=== Extract ===

How an Amazing Nonprofit Is Helping Refugee Families Affected by Autism
A Global Voice for Autism helps autistic kids and their families in underserved, conflict-affected areas.
Autism affects people across national borders indiscriminately, but services vary widely based on where a child lives. This struck me recently when I read a Humans of New York Facebook post about a Syrian refugee family living in Turkey and the challenges their autistic child faces.
The thought of living with my own autistic son in the midst of bombs, terror, instability, and crowded refugee conditions made me weep. As I researched how to help families like this Syrian one, I met Melissa Diamond, the 22-year-old founder and director of A Global Voice for Autism, a nonprofit that brings evidence-based autism treatments to families living in and hailing from conflict-affected areas.
Inspired by a Palestinian mother and autistic child she met during a trip by to Jerusalem for an undergraduate class, Diamond learned that in the West Bank, stigma and shame surround autism. Many children there lack basic autism services, and their parents hide them away at home because the prevailing belief is that the parents somehow caused their children's autism. Diamond founded A Global Voice for Autism to "fight this stigma surrounding autism and to empower communities to embrace individuals with autism in their lives."
It took Diamond several years and a financial award from the Clinton Global Initiative to bring her vision to life. But, now, A Global Voice for Autism has on-the-ground sites in Jenin and Ramallah, Palestine. At their centers, a team of BCBAs offer 12-week parent training cooperatives, where parents learn theory and practice applying the theory with their own kids and with other children in the group. The Global Voice team also runs sibling workshops and community education initiatives. They're just starting to offer private online training between parents and BCBAs, which can bring help to families in remote areas or places where there are no autism centers. By early next year A Global Voice will have a site running in Gaziantep, Turkey. (Where Diamond's hoping to connect the HONY family I mentioned earlier). They are also working with the Somali community in Melissa's home city of Minneapolis.
So far, the Global Voice team has seen wonderful results. Children are making gains across skill areas, parents are feeling more empowered and less ashamed of their children, families are connecting with and supporting each other, mothers (who are often primary caregivers) are feeling less isolated, and slowly, autism awareness is growing in communities that formerly saw it as a condition that resulted from watching too much TV.
But, even with all this good work being done, A Global Voice for Autism still has much to do. You can help by making a donation at their website, contacting Diamond via email if you want to help them attain corporate funding or donations, and if you're a BCBA or experienced line therapist, many volunteer opportunities exist both internationally and in the U.S.
When I asked Diamond what it's like being a Jewish-American woman working in Palestine and other conflict-affected areas, she said this: "We're all people at the end of the day. We want to support others and feel supported, and I think hearing other parents' stories and seeing our common humanity breaks through stereotypes and prejudices."
I couldn't agree more, and I'll leave you with Melissa's motto and the mantra that drives all her work: "Amid hate, choose love. Amid violence, choose peace. Amid fear, choose hope."

===

**About this exercise:** Write out, word for word, the passage of the article on A Global Voice for Autism starting at "How an Amazing" and ending at "underserved, conflict-affected areas.". Rely solely on the article above.

=== Extracted information ===

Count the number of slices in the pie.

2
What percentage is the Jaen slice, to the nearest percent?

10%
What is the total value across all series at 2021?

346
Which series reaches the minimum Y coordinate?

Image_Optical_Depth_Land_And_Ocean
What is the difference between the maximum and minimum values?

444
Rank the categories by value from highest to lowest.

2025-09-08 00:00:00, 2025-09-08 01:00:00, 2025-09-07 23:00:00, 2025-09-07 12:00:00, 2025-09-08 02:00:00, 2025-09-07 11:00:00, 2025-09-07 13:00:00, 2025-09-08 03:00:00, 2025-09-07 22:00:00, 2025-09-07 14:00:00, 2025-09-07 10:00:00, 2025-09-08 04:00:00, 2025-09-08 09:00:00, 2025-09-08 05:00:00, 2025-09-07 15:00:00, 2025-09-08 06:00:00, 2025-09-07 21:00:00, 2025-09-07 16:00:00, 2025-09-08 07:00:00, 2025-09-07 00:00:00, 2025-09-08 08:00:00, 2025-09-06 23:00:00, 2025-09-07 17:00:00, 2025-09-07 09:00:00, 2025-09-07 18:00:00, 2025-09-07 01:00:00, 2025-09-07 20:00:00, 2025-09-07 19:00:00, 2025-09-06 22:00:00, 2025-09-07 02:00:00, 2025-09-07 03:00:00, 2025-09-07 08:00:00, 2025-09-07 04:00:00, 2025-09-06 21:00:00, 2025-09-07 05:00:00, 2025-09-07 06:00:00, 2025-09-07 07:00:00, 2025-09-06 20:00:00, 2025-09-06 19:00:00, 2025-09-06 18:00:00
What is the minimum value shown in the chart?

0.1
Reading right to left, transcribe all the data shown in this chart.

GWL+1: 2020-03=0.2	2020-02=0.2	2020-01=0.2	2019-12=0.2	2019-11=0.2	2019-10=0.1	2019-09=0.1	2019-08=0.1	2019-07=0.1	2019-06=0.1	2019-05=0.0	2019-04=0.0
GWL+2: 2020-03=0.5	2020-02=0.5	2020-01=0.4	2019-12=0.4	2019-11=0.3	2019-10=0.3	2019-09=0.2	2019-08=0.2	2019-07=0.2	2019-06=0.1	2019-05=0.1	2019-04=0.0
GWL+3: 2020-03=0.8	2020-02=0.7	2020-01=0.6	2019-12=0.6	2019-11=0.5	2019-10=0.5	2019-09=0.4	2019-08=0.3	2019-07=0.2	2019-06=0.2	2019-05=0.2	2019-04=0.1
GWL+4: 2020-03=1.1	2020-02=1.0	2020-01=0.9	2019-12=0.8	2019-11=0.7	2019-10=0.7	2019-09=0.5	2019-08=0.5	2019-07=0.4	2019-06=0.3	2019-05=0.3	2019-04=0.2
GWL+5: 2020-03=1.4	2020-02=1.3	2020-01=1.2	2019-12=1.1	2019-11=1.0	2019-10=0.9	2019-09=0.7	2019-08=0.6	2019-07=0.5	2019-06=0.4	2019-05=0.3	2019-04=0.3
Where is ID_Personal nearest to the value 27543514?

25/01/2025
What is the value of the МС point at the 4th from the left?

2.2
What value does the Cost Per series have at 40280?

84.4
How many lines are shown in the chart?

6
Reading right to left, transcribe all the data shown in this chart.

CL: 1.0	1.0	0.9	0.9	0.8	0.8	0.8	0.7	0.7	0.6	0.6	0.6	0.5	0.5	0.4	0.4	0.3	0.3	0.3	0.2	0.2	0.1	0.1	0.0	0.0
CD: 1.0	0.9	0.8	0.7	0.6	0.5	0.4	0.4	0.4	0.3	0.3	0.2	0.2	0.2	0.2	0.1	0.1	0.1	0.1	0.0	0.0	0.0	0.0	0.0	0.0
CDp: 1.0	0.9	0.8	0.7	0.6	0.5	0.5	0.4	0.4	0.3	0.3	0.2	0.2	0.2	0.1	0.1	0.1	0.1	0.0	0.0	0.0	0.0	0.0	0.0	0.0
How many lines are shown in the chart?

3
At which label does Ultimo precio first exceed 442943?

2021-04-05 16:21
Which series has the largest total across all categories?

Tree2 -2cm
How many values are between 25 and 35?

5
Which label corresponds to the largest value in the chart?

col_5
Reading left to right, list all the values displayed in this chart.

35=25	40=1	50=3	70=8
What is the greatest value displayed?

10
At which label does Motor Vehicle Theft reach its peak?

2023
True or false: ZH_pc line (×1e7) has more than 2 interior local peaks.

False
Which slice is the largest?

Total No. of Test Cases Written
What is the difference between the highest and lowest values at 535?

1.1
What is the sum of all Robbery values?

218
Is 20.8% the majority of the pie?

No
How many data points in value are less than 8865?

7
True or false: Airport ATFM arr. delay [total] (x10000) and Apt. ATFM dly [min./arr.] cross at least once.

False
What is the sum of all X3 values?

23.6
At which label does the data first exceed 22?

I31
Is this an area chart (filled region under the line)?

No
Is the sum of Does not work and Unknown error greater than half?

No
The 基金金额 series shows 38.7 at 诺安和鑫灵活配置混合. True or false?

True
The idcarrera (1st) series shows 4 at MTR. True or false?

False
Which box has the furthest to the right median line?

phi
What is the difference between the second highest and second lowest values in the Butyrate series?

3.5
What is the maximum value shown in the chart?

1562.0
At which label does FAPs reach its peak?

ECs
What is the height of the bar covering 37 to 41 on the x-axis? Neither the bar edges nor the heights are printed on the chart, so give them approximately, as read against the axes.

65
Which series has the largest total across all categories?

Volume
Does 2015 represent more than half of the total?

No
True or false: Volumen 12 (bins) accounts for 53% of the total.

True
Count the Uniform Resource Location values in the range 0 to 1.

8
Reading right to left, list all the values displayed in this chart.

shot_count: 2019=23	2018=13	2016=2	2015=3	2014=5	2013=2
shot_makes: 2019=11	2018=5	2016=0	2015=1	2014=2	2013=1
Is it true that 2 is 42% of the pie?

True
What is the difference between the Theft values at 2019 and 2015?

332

===

**Written response:**
How an Amazing Nonprofit Is Helping Refugee Families Affected by Autism
A Global Voice for Autism helps autistic kids and their families in underserved, conflict-affected areas.